Character Stance Basics: Dramatic vs. Humorous

Pops have a tendency to appear comedic. Dramatic pieces that involve multiple characters require character development on a deeper level than a humorous piece when it comes to pops, and the reason is simple. In a funny performance, it’s standard operating procedure to include at least one or two characters who stand in a stereotyped or extreme way – Knees bowed in, hunched over, confused face, pushing glasses up on the nose to imitate a shy, nerdy person. Tall posture, one hand on the hip and other hand pointing at the audience for a Tim Gunn effect, et cetera.

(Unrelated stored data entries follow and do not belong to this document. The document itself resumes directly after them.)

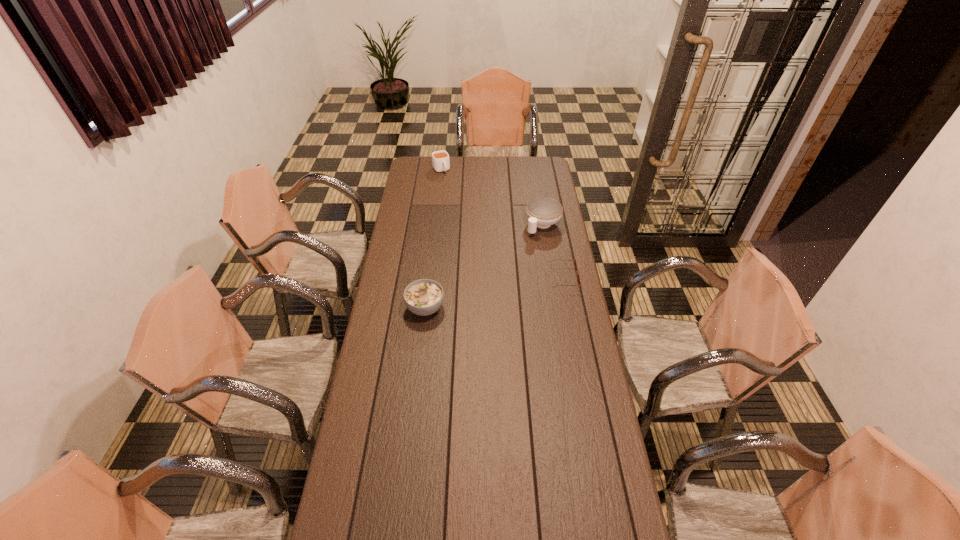
You are a GUI agent. You are given a task and a screenshot of the screen. Output one action in this format:
    pyautogui.click(x=<x>, y=<y>)
    Task: Click on the free space located on the side with the handle of the farthest object
    The width and height of the screenshot is (960, 540).
    Given the screenshot: What is the action you would take?
    pyautogui.click(x=457, y=197)

Locate an element on the screen. vacant area situated on the side with the handle of the farthest object is located at coordinates (462, 204).

Where is `object located at the far edge`? This screenshot has height=540, width=960. object located at the far edge is located at coordinates (440, 159).

Where is `soup bowl that is at the left edge`? Image resolution: width=960 pixels, height=540 pixels. soup bowl that is at the left edge is located at coordinates (423, 297).

Locate an element on the screen. cup located in the left edge section of the desktop is located at coordinates (440, 159).

The image size is (960, 540). I want to click on sunglasses located at the right edge, so click(575, 262).

Identify the location of chinaware that is positioned at the right edge. (542, 212).

Locate an element on the screen. Image resolution: width=960 pixels, height=540 pixels. object situated at the far left corner is located at coordinates (440, 159).

Image resolution: width=960 pixels, height=540 pixels. In order to click on free region at the far edge of the desktop in this screenshot , I will do `click(466, 174)`.

This screenshot has width=960, height=540. I want to click on free space at the near edge of the desktop, so coord(552,503).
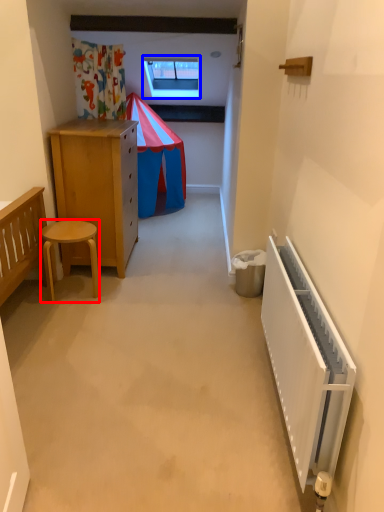
Question: Which object is closer to the camera taking this photo, stool (highlighted by a red box) or window (highlighted by a blue box)?

Choices:
 (A) stool
 (B) window

Answer: (A)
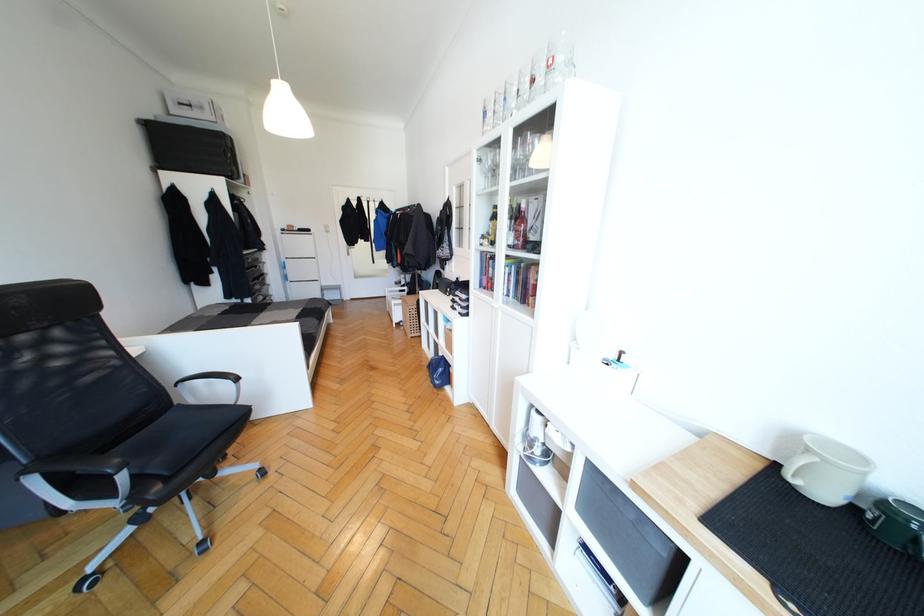
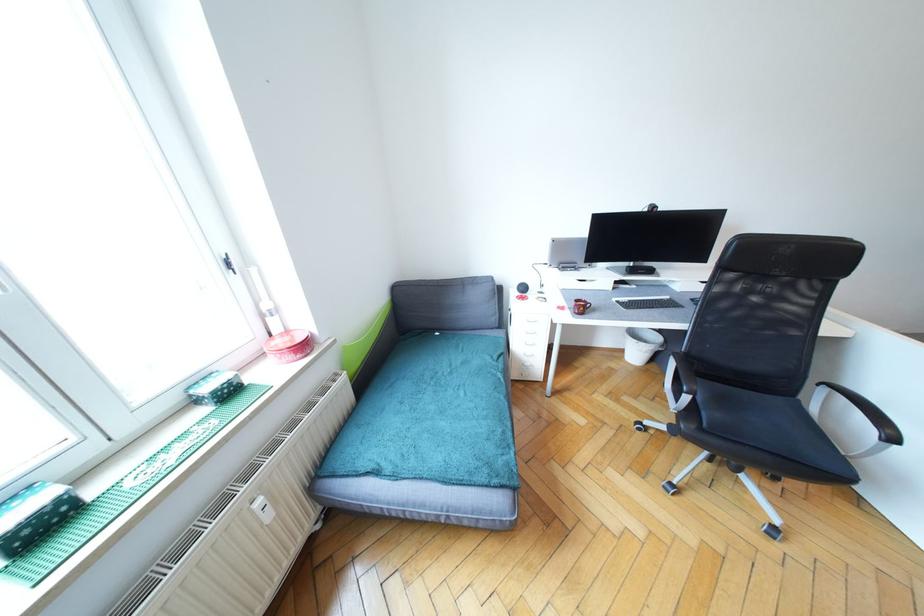
The point at (239, 379) is marked in the first image. Where is the corresponding point in the second image?

(896, 440)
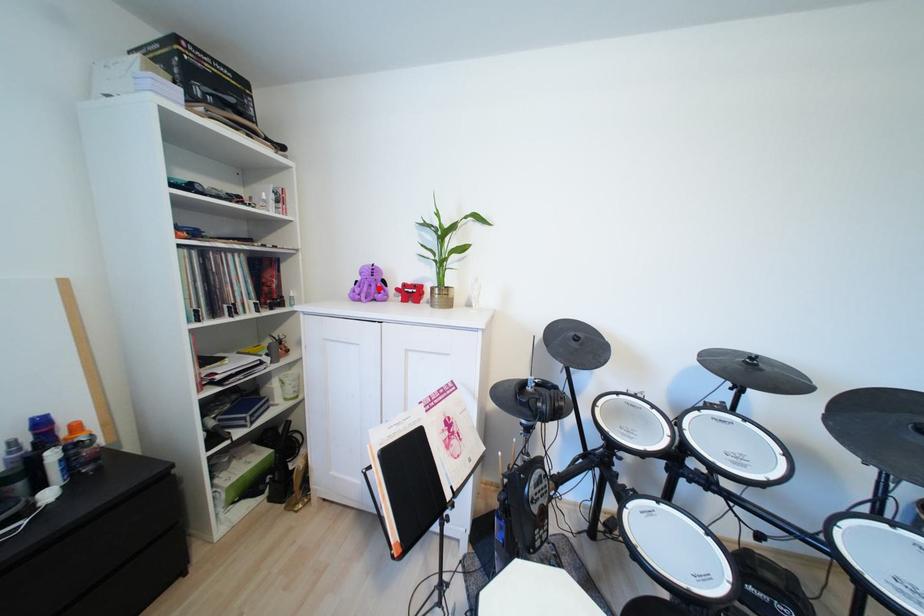
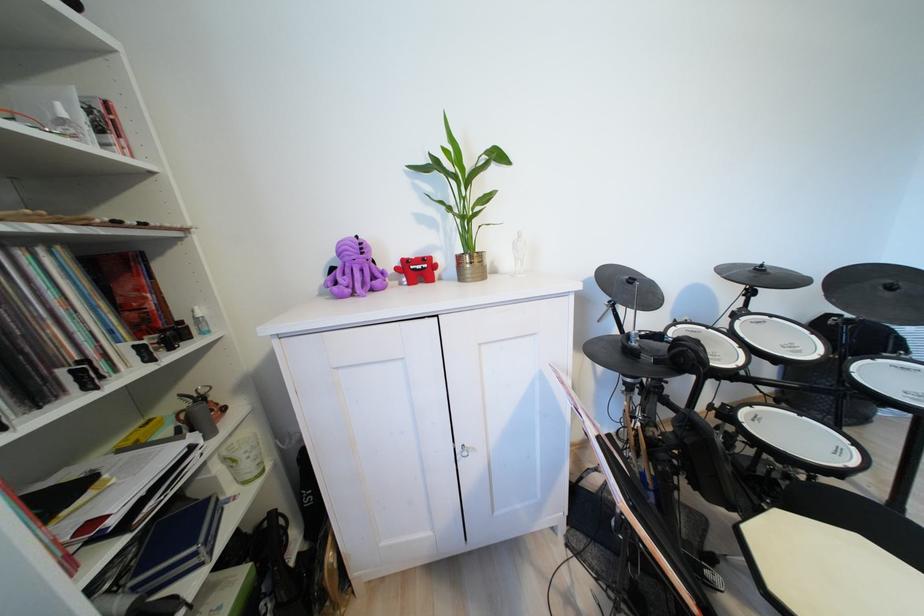
Locate, in the second image, the point that corresponds to the highlighted location in the first image.

(360, 274)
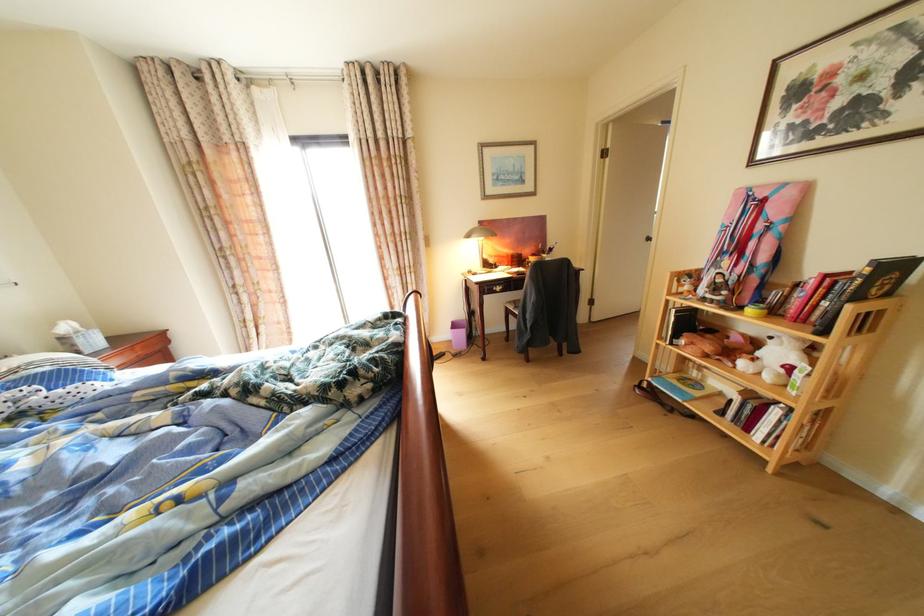
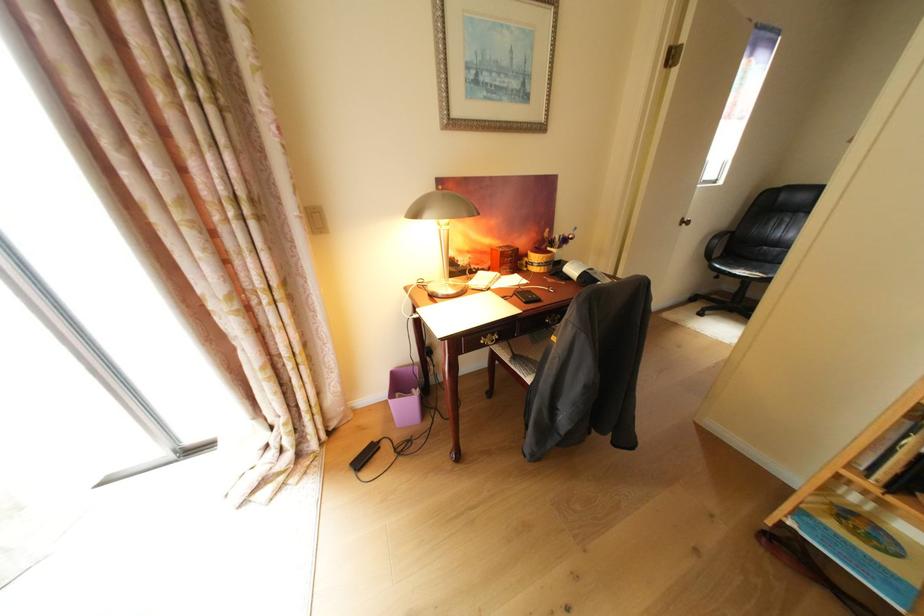
Question: Which direction would the cameraman need to move to produce the second image? Reply with the corresponding letter.

Choices:
 (A) Left
 (B) Right
 (C) Forward
 (D) Backward

Answer: (C)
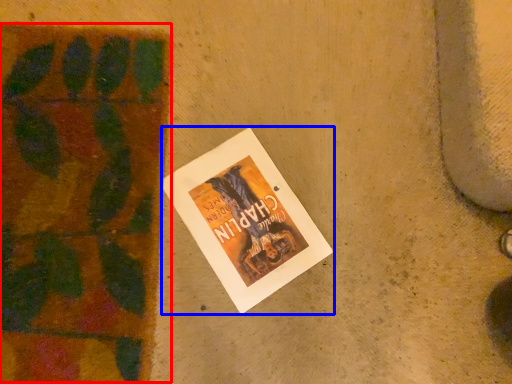
Question: Which of the following is the closest to the observer, plant (highlighted by a red box) or book (highlighted by a blue box)?

Choices:
 (A) plant
 (B) book

Answer: (A)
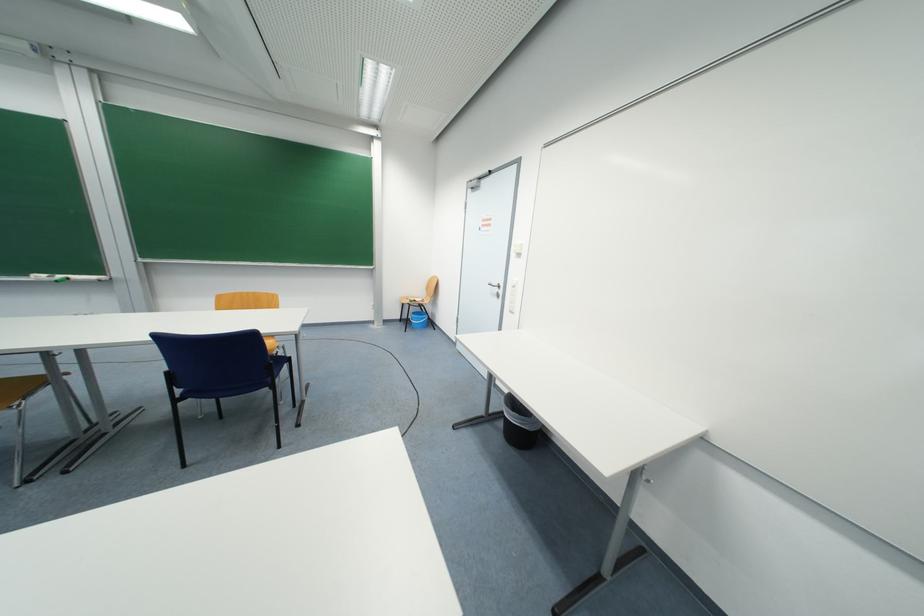
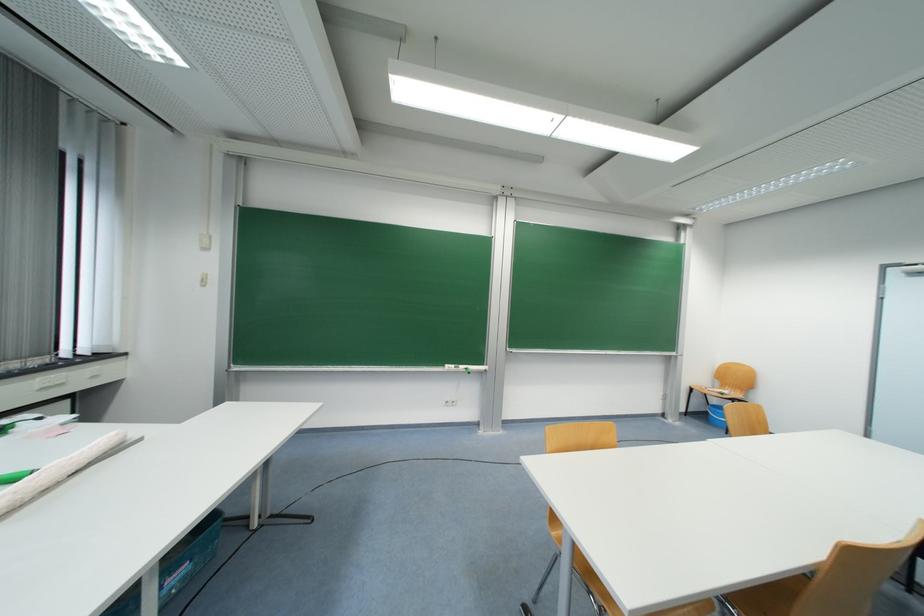
Question: Which direction would the cameraman need to move to produce the second image? Reply with the corresponding letter.

Choices:
 (A) Left
 (B) Right
 (C) Forward
 (D) Backward

Answer: (A)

But you can’t get away with using stereotyped character stances in a dramatic performance because it comes across as a joke. Since it’s never a good sign if people are laughing at you during a dramatic performance, here are a few ways to differentiate between comedic and dramatic pops:

  • Comedic pops can be “bigger” and more exaggerated, with broader movements and even audible shifting noises. Your gestures in H.I. or any comedic piece will naturally be more flamboyant, which you can use to your advantage when it comes to pops.
  • Remember that contrast between pops is very important in a humorous piece simply because it’s funny to watch someone physically go back and forth between extremes.
  • In a performance of a dramatic piece, you want to keep your pops somewhat close together and simple – for example, make one character slightly shorter than the other by bending your knees, and keep the focus on your shift in facial expression and posture rather than elaborate hand gestures.
  • Dramatic pieces lend themselves well to silent, delicate character transitions. This goes back to contrast; your character stances should be close enough together to allow you to switch between them with minimal movement.
  • Some competitors will actually “melt” between characters instead of popping, which is basically a slower, more relaxed transition. While this has its advantages because you don’t come across as stiff the way you might with a regular pop, it generally makes you look like you’re trying to do a pop and you’re not doing it correctly. Steer clear.

Simple advice, but it’s definitely something you should keep in mind when you’re performing any piece with multiple characters. I should also note that it’s important to make sure you aren’t wearing particularly noisy shoes for a competition if you plan on popping in any dramatic pieces. A well-placed squeak can really ruin a touching moment.